The core of the DIA’s modernization isn’t just better code; it’s better architecture. Kinney identified a common failure in government tech: “bespoke” capabilities, siloed initiatives that look great in a lab but fail to scale.
To fix this, the DIA launched Task Force Saber, a 365-day “stealth” mission to build, rather than rebuild. This has since evolved into the Digital Modernization Accelerator (DMA), also known as the Maverick Accelerator.
The Hub-and-Spoke Model:
- The Hub: Centralized governance, financial decision-making, and the high-demand, low-density technical talent (the “tech folks”).
- The Spokes: Located within directorates and Combatant Commands (COCOMs). These teams are closest to the mission, generating real-world use cases that the hub then scales across the enterprise.

Notable Insights from Major General Robert Kinney
“I want you to move like somebody’s on your heels and they’re about ready to eat you. Seriously.”
“Imagine a day… when an enemy gets inside of our OODA loop. We’re not used to that. We wouldn’t like that. It could happen, but we’re not going to let it happen.”
“The secret sauce for the United States of America, in my opinion, is partnership with academia and industry… the Chinese might have structural advantage… but we have the advantage in research, funding, and ingenuity.”
Breaking the “F-Bomb” (The ATO)
One of the most refreshing takes from the General was his candor regarding the ATO (Authority to Operate). In the Beltway, it’s often referred to with an “F-bomb” prefix because of how long it takes to secure.
To bypass the sclerotic pace of the Federal Acquisition Regulation (FAR), Kinney’s team leveraged Other Transaction Authorities (OTAs). Originally a “Sputnik-moment” tool from the 1950s, OTAs allow the DIA to move at the speed of the private sector. The results? Task Force Saber executed six OTAs in one year, with the final award taking only 40 days.
Delivering the “Kill Chain” of Efficiency
Kinney highlighted three specific wins that move the needle for the warfighter:
- ChatDIA: The first AI Large Language Model (LLM) deployed on Top Secret (JWICS) fabric. Scaled in late 2025, it is already saving analysts hundreds of hours in data synthesis.
- FDO Review (Foreign Disclosure Officer): Using AI to automate the laborious process of scrubbing documents for release to allies (NATO, Five Eyes). By putting a “hungry startup” in competition with established players, they’ve driven costs down and capabilities up.

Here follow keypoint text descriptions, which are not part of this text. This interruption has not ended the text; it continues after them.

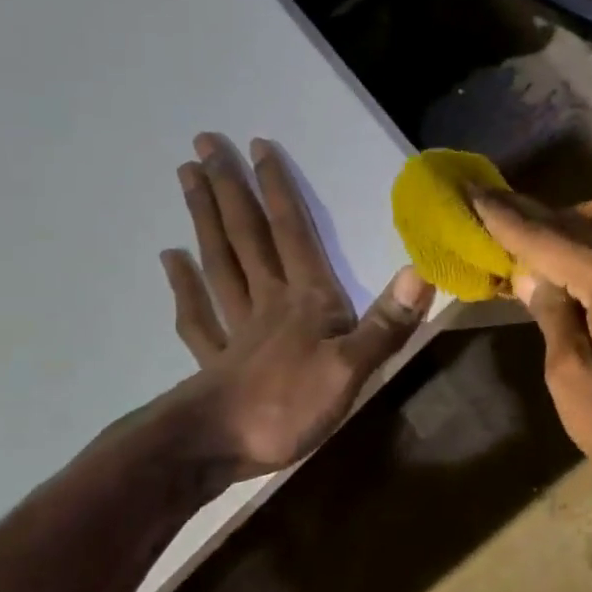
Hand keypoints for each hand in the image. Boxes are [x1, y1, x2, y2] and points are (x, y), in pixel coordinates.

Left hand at [159, 134, 433, 477]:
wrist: (217, 448)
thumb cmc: (289, 406)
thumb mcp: (353, 368)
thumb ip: (385, 322)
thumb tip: (420, 271)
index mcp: (305, 299)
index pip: (291, 232)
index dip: (277, 189)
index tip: (257, 146)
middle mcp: (268, 301)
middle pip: (246, 236)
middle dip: (230, 189)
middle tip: (204, 143)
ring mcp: (236, 329)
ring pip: (219, 263)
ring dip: (204, 220)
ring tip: (187, 179)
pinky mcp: (215, 359)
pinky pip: (197, 315)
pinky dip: (183, 285)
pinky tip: (170, 260)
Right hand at [471, 191, 591, 499]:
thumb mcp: (571, 378)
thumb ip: (552, 315)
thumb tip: (533, 275)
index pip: (551, 239)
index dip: (508, 218)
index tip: (476, 193)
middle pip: (587, 220)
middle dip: (540, 215)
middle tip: (501, 207)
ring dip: (580, 220)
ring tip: (545, 238)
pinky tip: (588, 261)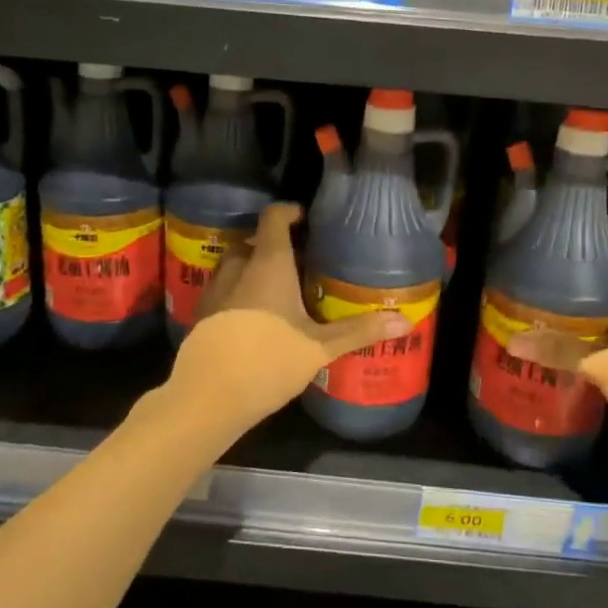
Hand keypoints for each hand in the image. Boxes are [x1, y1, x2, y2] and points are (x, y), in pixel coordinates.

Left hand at [172, 203, 409, 432]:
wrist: (207, 396)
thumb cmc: (269, 360)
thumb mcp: (319, 347)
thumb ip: (359, 331)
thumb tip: (406, 321)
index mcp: (268, 264)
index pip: (273, 217)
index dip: (289, 211)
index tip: (307, 219)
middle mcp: (238, 268)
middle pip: (253, 240)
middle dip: (273, 244)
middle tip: (300, 260)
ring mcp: (215, 290)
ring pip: (234, 264)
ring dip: (253, 267)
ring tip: (278, 287)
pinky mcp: (201, 314)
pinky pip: (223, 289)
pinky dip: (238, 291)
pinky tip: (254, 316)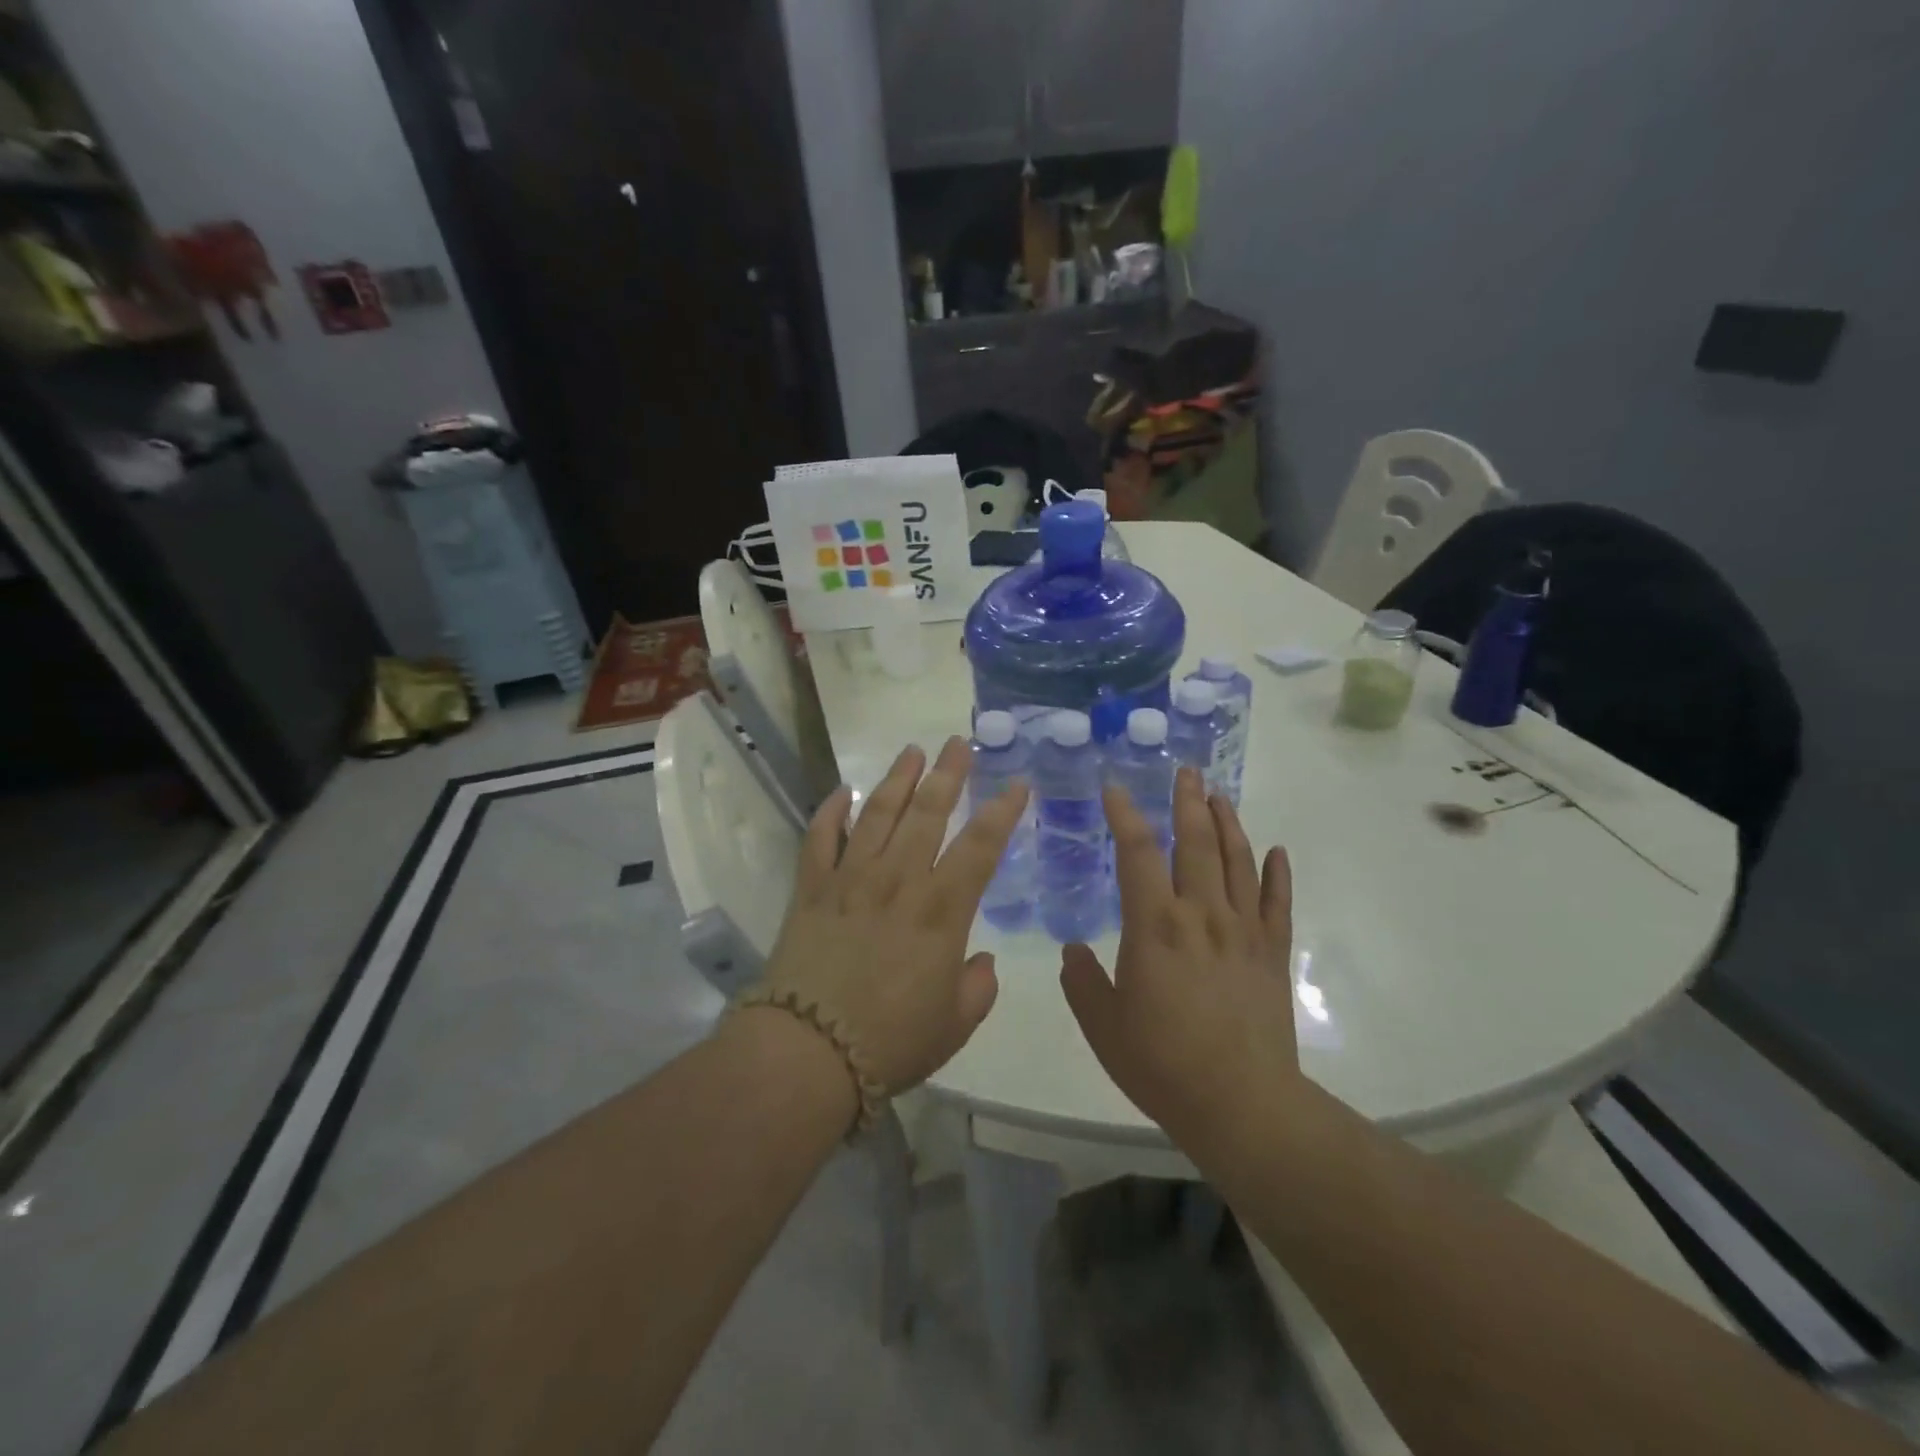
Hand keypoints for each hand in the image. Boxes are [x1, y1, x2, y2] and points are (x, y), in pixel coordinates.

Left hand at [761, 737, 1027, 1095]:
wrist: (807, 1053)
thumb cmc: (890, 1043)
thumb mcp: (954, 1026)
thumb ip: (978, 988)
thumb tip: (982, 961)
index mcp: (941, 912)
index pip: (980, 847)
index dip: (1002, 811)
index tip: (1017, 783)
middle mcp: (897, 882)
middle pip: (927, 813)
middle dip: (947, 774)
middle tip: (958, 742)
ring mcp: (850, 880)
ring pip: (878, 815)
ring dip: (897, 779)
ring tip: (912, 750)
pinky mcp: (811, 890)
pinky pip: (820, 840)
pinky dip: (830, 812)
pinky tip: (843, 791)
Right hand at [1060, 767, 1297, 1146]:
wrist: (1241, 1103)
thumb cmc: (1162, 1063)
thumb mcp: (1103, 1025)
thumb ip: (1082, 981)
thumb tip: (1072, 951)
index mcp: (1155, 925)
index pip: (1136, 853)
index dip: (1124, 815)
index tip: (1115, 788)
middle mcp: (1201, 915)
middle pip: (1196, 843)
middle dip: (1188, 802)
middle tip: (1186, 771)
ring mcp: (1243, 931)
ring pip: (1237, 862)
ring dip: (1228, 824)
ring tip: (1219, 796)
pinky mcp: (1272, 954)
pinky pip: (1278, 904)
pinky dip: (1278, 873)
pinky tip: (1276, 851)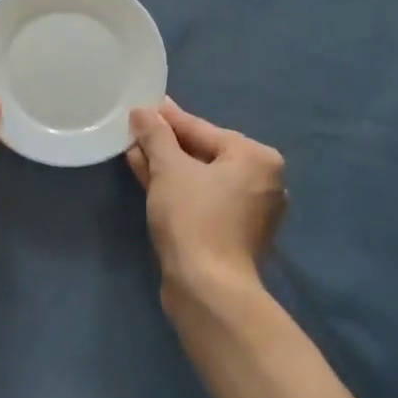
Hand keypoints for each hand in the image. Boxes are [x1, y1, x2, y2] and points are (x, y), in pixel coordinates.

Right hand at [128, 98, 286, 300]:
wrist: (208, 289)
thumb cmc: (193, 218)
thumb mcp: (169, 169)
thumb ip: (155, 136)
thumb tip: (142, 111)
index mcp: (257, 158)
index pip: (204, 130)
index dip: (169, 119)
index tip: (144, 107)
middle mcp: (262, 182)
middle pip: (205, 153)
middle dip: (167, 144)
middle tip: (136, 130)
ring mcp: (250, 211)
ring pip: (201, 178)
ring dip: (168, 166)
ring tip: (134, 152)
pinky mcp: (234, 235)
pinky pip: (203, 199)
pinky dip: (178, 189)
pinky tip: (148, 178)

- Mission Integration Teams (MITs): Deploying three-to-four member teams of data scientists and engineers directly to the field (e.g., INDOPACOM) to flatten workflows and integrate AI into the actual mission “at the edge.”
The Strategic Conclusion
As a technologist, what stands out is the transition from Assisted AI (helping an analyst read faster) to Agentic AI (autonomous agents correlating data across classified fabrics). The DIA is no longer just looking for a “better search engine”; they are building a digital workforce.
Kinney’s “view from the foxhole” is clear: The U.S. wins not through state-mandated civil-military fusion, but through the chaotic, high-speed synergy of a free market partnered with a modernized defense apparatus. The Maverick Accelerator is more than a name, it’s a declaration that the DIA is done with “business as usual.”